The S.C. Department of Natural Resources’ Freshwater Fisheries Section and the U.S. Forest Service recently stocked more than 33,000 brown and rainbow trout in the Chattooga and Chauga rivers using a U.S. Forest Service helicopter and specialized lift bucket. The stocking benefits South Carolina’s $18 million trout fishery.
Helicopter stocking allows the S.C. Department of Natural Resources (DNR) to better distribute trout up and down remote, backcountry sections of these two rivers and prevents the concentration of fish in any particular area. This will allow the fish more time to acclimate, disperse and grow to a larger size before being harvested. The aircraft also allows the DNR to be more selective in the type of habitat where the fish are stocked.
The helicopter stocked more than 30,000 brown trout (ranging in size from 5 to 10 inches) and about 3,000 rainbow trout (averaging about 10 inches) over the 20-plus miles of the Chauga and Chattooga rivers. These fish were produced at Walhalla State Fisher Hatchery in Oconee County. The Georgia Department of Natural Resources provided an additional 5,000 trout for the Chattooga stocking. The trout are transported by truck to a site near the river. The fish are kept in water and transferred to the lift bucket attached to the helicopter. The chopper then pulls away and carries the fish to the river.
Contact the DNR Upstate regional fisheries office in Clemson at (864) 654-6346, extension 12, or the Walhalla State Fish Hatchery at (864) 638-2886 for more information.

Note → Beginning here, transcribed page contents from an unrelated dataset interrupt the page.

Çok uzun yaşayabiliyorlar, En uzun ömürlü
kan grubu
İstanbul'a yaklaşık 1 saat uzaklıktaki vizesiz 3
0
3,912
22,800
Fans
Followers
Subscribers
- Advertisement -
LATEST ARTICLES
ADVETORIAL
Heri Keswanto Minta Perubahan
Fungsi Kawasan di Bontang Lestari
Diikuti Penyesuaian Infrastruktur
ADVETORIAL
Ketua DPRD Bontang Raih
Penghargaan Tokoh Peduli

South Carolina’s trout fishery generates more than $9 million annually for the state’s economy in direct retail sales, with a total economic output of more than $18 million, according to a recent study on the economic benefits of freshwater fishing in South Carolina. The effects of trout fishing can be felt in many segments of Upstate and Midlands communities, from motels and restaurants to gas stations, local bait and tackle shops and sporting goods stores.
The South Carolina DNR stocks more than 400,000 trout into public waters in the state’s upcountry each year. The trout are stocked in about 50 cold-water rivers and streams in Greenville, Pickens and Oconee counties, in Lake Jocassee, and in the cool tailwaters below the Lake Hartwell and Lake Murray dams.